> **PROBLEM**:
Restate the listing below word for word; no picture is to be carried over.

········

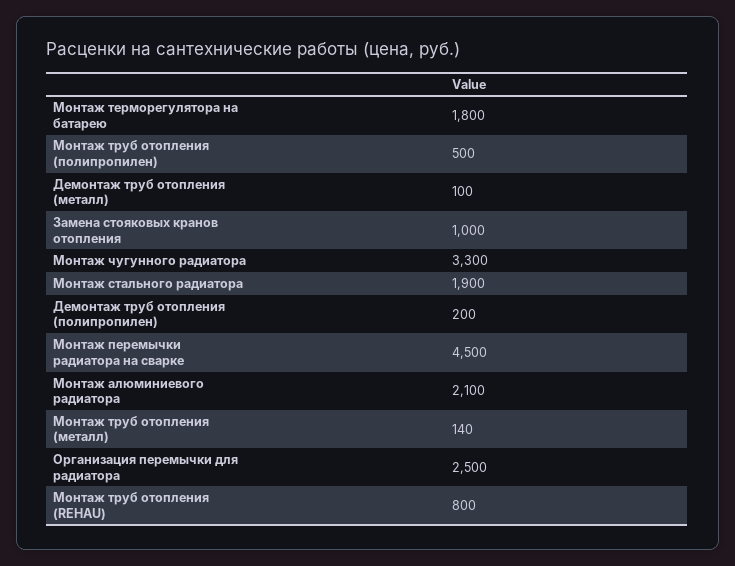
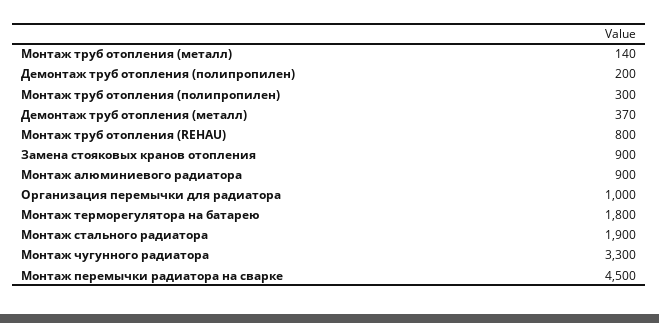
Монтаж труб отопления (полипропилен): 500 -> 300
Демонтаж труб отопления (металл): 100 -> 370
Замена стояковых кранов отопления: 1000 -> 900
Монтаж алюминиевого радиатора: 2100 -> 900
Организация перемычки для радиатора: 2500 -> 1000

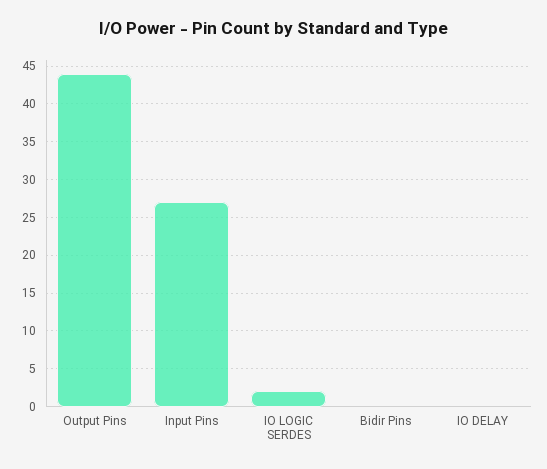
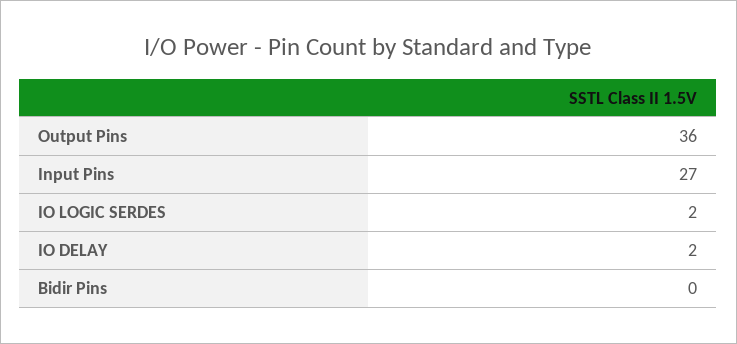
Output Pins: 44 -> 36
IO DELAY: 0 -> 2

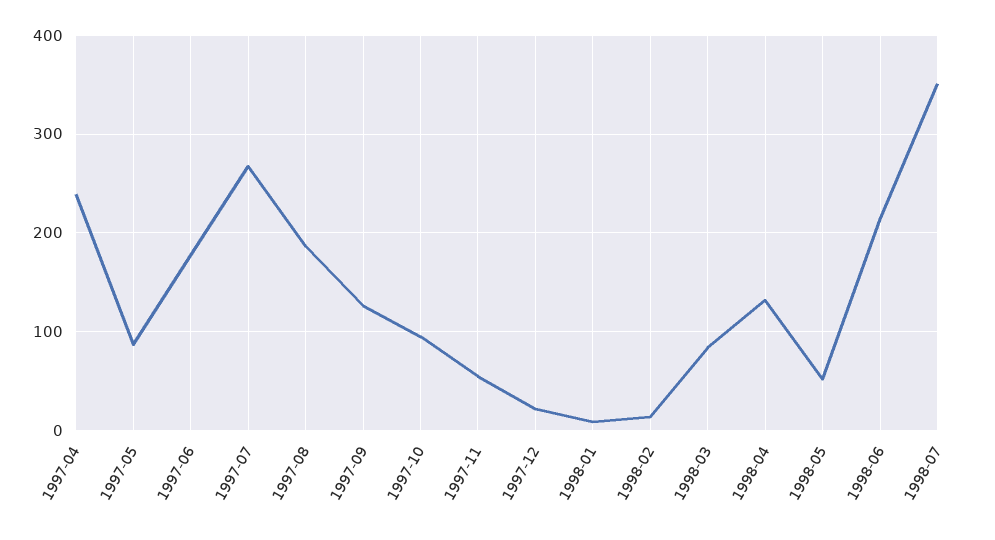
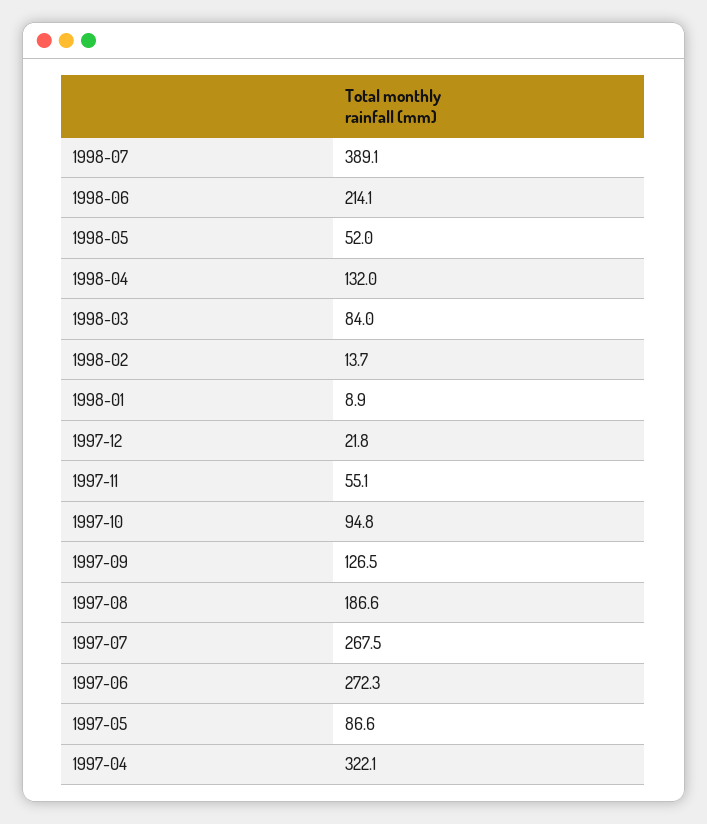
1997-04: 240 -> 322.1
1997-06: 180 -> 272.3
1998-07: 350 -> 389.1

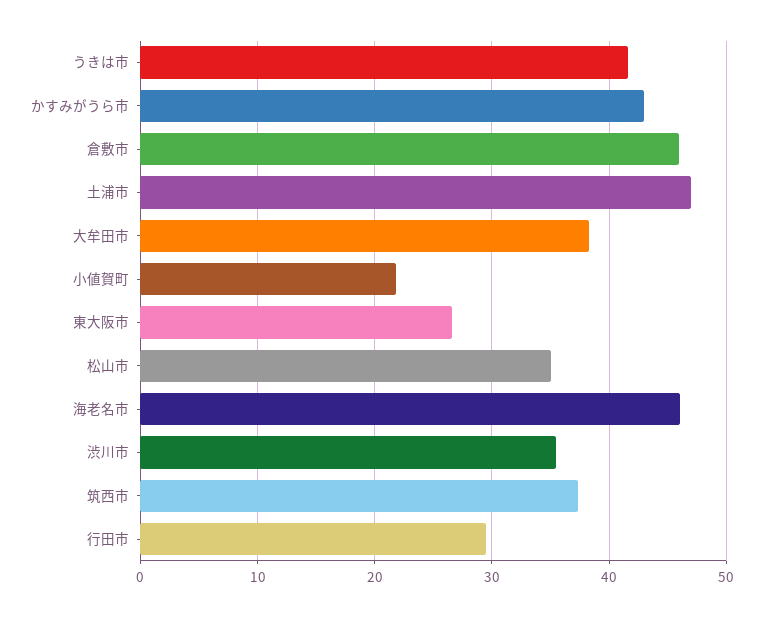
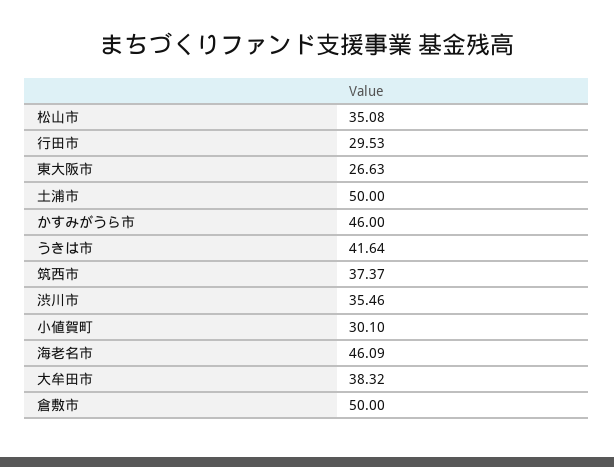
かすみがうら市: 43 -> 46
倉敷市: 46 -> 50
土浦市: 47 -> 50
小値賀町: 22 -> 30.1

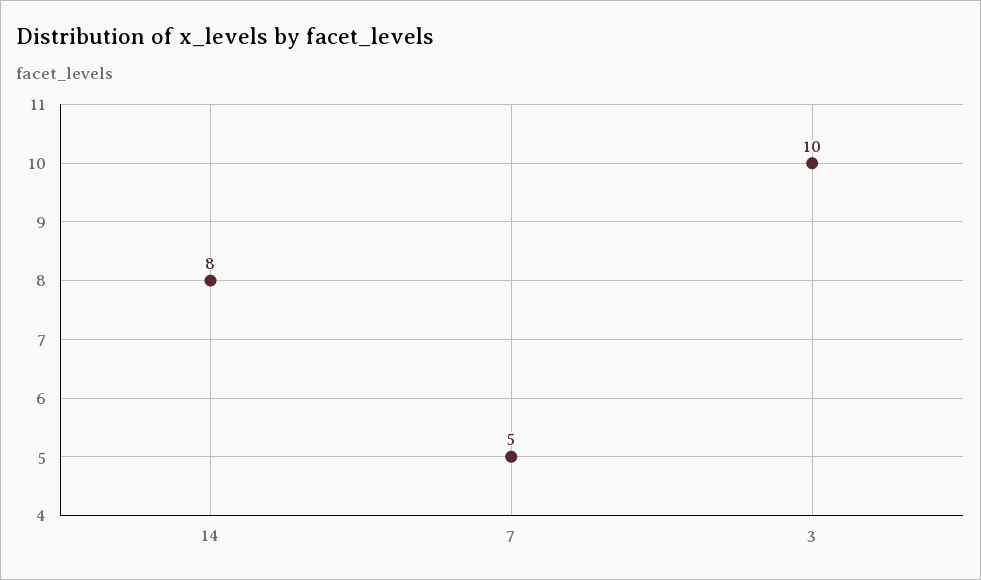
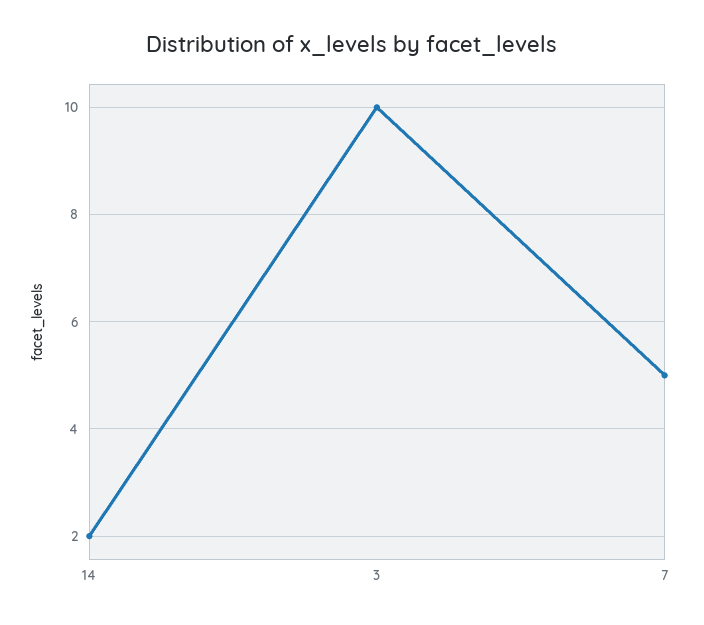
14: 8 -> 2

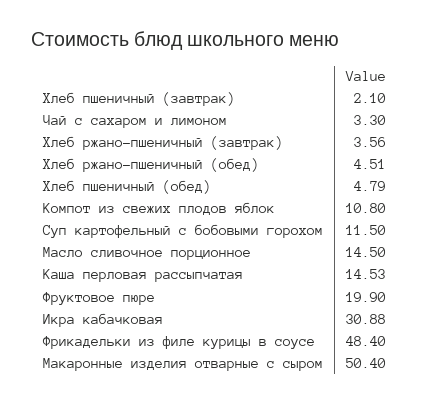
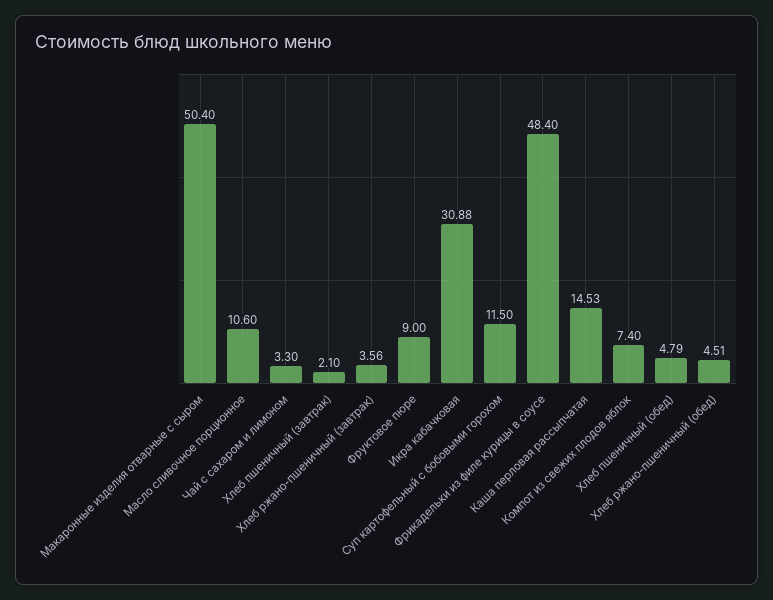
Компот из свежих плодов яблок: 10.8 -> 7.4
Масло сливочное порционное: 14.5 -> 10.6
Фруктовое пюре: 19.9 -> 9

········

> **OUTPUT OF THE EXERCISE**:
Монтаж труб отопления (полипропилен): 500 -> 300
Демонтаж труб отопления (металл): 100 -> 370
Замена стояковых кранов отопления: 1000 -> 900
Монтаж алюминиевого радиатора: 2100 -> 900
Организация перемычки для радиатора: 2500 -> 1000

Output Pins: 44 -> 36
IO DELAY: 0 -> 2

1997-04: 240 -> 322.1
1997-06: 180 -> 272.3
1998-07: 350 -> 389.1

かすみがうら市: 43 -> 46
倉敷市: 46 -> 50
土浦市: 47 -> 50
小値賀町: 22 -> 30.1

14: 8 -> 2

Компот из свежих плодов яблок: 10.8 -> 7.4
Масло сливочное порционное: 14.5 -> 10.6
Фруктовое пюре: 19.9 -> 9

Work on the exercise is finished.